7 takeaways from the 40 Percent Plan 'Great Debate'

Editorial pages editor Scott Briggs moderated a debate between (pictured left to right) seniors Daniel Strunk and Ajeet Hansra versus junior Joyce Lau and senior Stefani Jones.
Editorial pages editor Scott Briggs moderated a debate between (pictured left to right) seniors Daniel Strunk and Ajeet Hansra versus junior Joyce Lau and senior Stefani Jones.

Supporters and critics of the 40 Percent Plan came together Thursday night to debate the amendment, which will be on the Duke Student Government election ballot Tuesday, March 4. On the affirmative were the plan's architects seniors Daniel Strunk and Ajeet Hansra. On the negative were DSG President Stefani Jones, a senior, and Student Organization Finance Committee Chair Joyce Lau, a junior. Senior Scott Briggs, editorial pages editor for The Chronicle, moderated. For those who couldn't make it, The Chronicle has hashed out some of the main disputes that came up in the "Great Debate."

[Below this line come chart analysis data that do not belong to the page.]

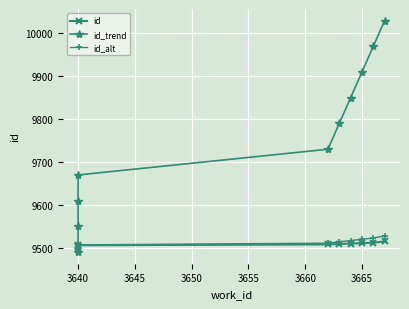

What are all the series names shown in the legend?

id, id_trend, id_alt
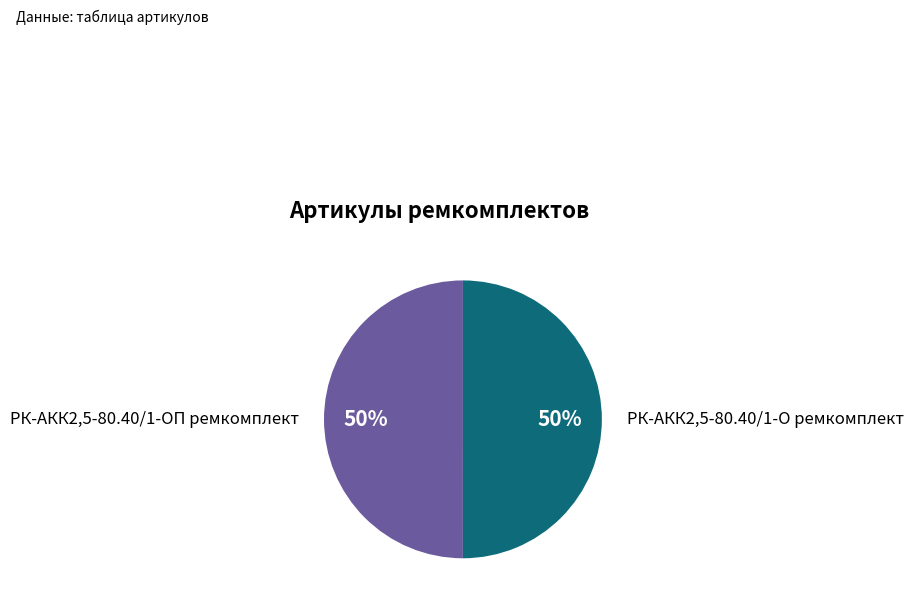

To the nearest percent, what is the average slice percentage?

50%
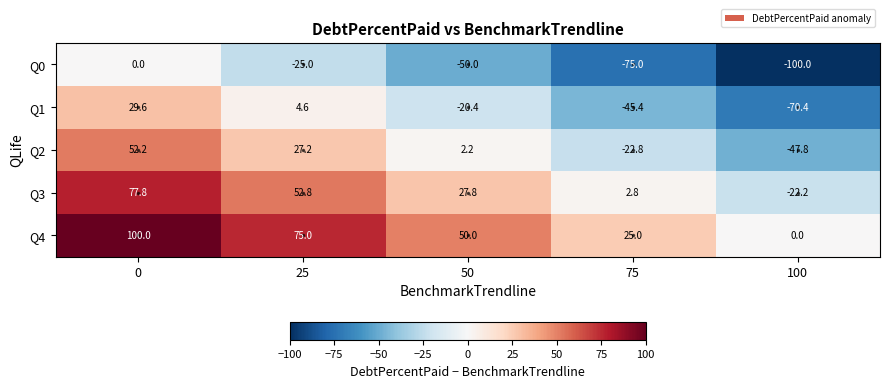

List the series in order of their overall mean, lowest first.

Q0, Q1, Q2, Q3, Q4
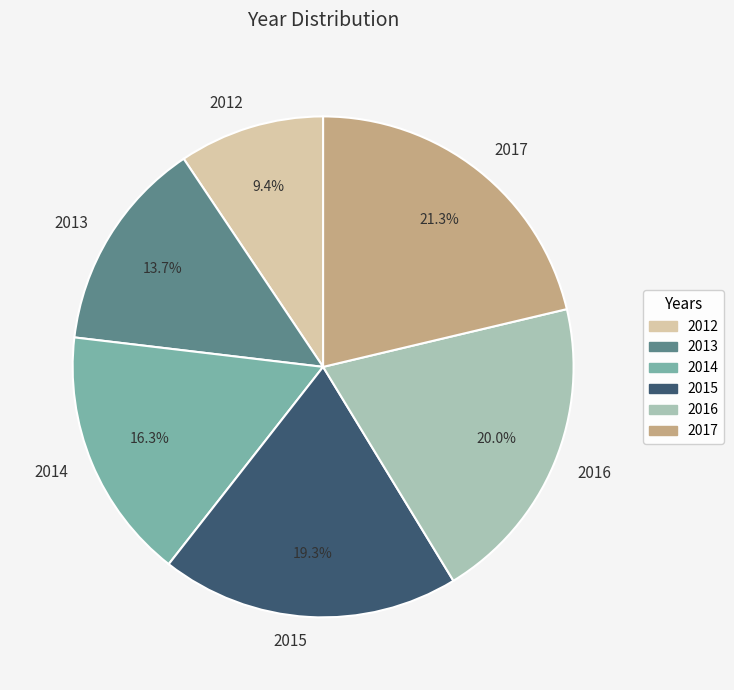

To the nearest percent, what is the difference between the 2013 and 2017 slice percentages?

8%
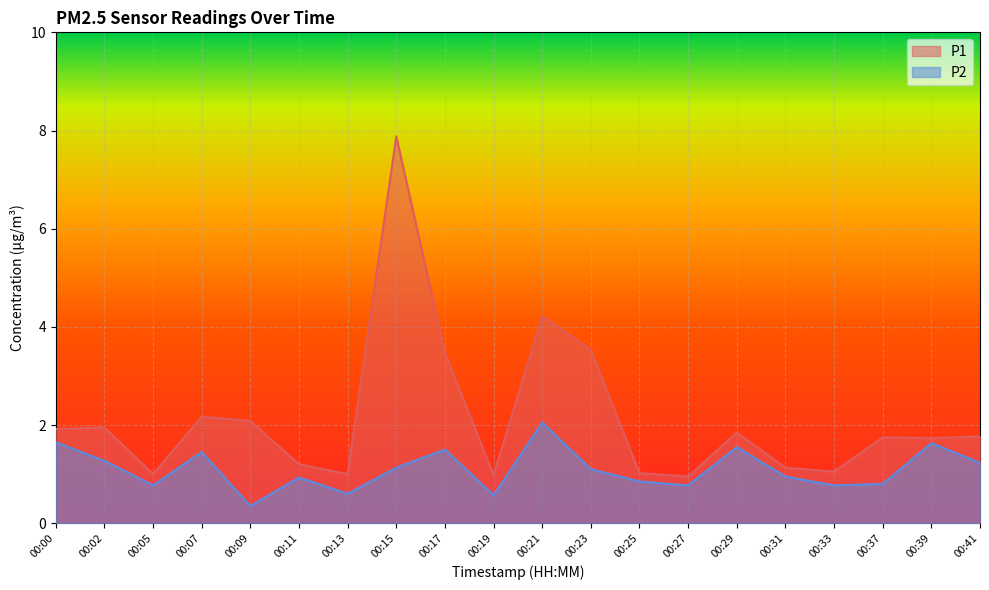

Rank the series by their maximum value, from highest to lowest.

P1, P2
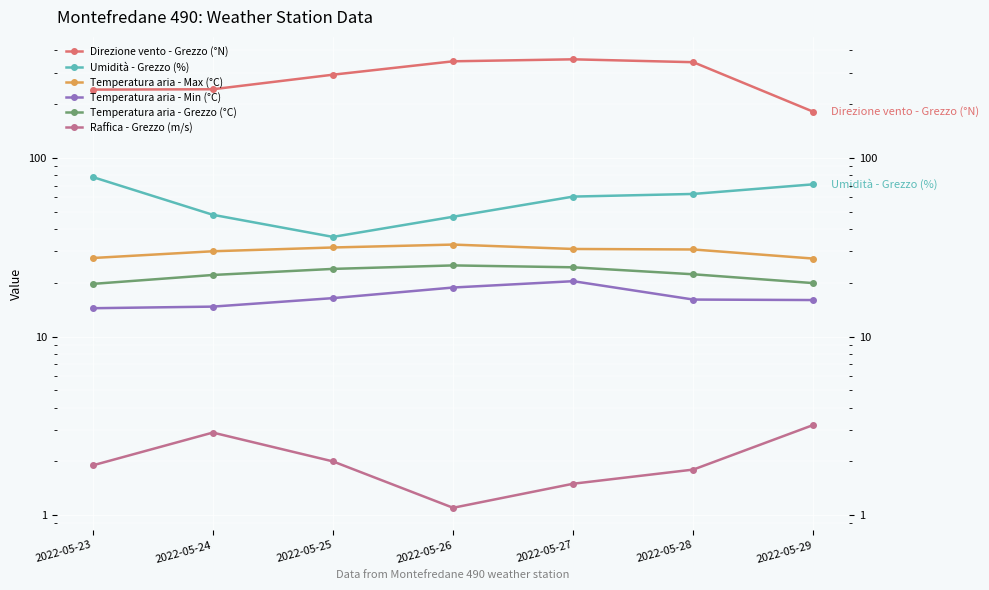

What is the total value across all series at 2022-05-28?

476.7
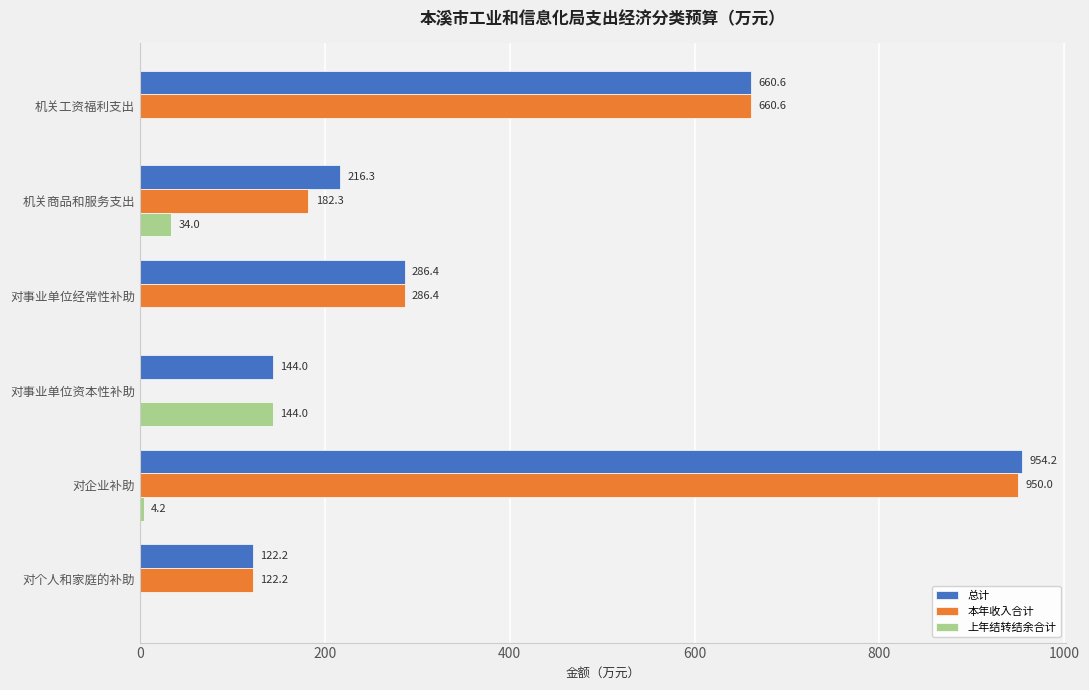

Which series changed the most between 机关商品和服务支出 and 对个人和家庭的补助?

总计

1) Campaigning v. Informing

If the 40 Percent Plan passes, students would have to be persuaded that certain student groups are more deserving of their funding allocation than others. Hansra and Strunk called this process “informing” and said student groups may email or talk to students to inform them of the opportunities that come from joining a group or why that group should be funded. Jones and Lau called the process “campaigning” and said groups will have to spend time convincing students that they are worthy of the student allocation instead of spending their fulfilling their missions.

2) Would the plan pit groups against each other?

At the heart of the 40 Percent Plan is the idea that groups would have to compete against each other in order to secure students’ funding allocations. This may lead to winners and losers, but would be more efficient, Hansra and Strunk said. But Jones and Lau said student groups should have equal opportunities for success and for securing funding, which the 40 Percent Plan would not allow.

3) Both sides agree SOFC needs help—is 40 Percent the way to fix it?

Hansra and Strunk argued that the SOFC’s current process is flawed because the students on it do not represent the diversity of the student body. They also listed peer universities’ funding processes, pointing out that they are more comprehensive and representative than SOFC. Jones and Lau refuted these points and added that even if SOFC has problems, the 40 Percent Plan is not the right way to address them—instead SOFC itself could be reformed.

4) Is this a too-costly experiment?

Strunk and Hansra said that at first, the plan will be implemented in a year-long experiment or beta-phase. If in the end, it does not work, the law can be repealed. Jones and Lau argued that it is a costly experiment because it requires significant infrastructure and would subject an entire year of activities’ fees to the 40 Percent Plan. They said if Strunk and Hansra view it as an experiment, student allocation should start on a smaller scale.

5) Most candidates support something—but not necessarily the 40 Percent Plan

Those for and against the 40 Percent Plan said they have the support of the majority of the candidates for the upcoming DSG elections. Strunk and Hansra argued that nearly every candidate has come out in favor of some sort of student allocation plan. But Jones and Lau said that even though this may be true, only one candidate supports the 40 Percent Plan specifically—many support lower levels of student allocation.

6) Are we voting on more than what's in the 127-word amendment?

Although methods for implementation were a major part of the debate, Jones and Lau pointed out that these details are not part of the 127-word amendment that will be on the ballot. Strunk and Hansra agreed that there are still many details to work out in terms of structure, but they left the amendment open so SOFC leaders can figure out how to best implement it. Additionally, they say they will not disappear after the vote—they will work with incoming leaders to make the plan happen if it passes.

7) Neither side thinks The Chanticleer matters—at least not much

The student yearbook came up frequently as the poster child for inappropriately funded student groups. Strunk said The Chanticleer “does no good for our campus and no one reads it,” so it is not deserving of the around $100,000 it usually gets. But Jones and Lau retaliated, saying SOFC recognized that the yearbook is no longer a major part of the student experience and suggested last year that it should receive $0. (Later, DSG awarded them funding with a $30,000 cut.)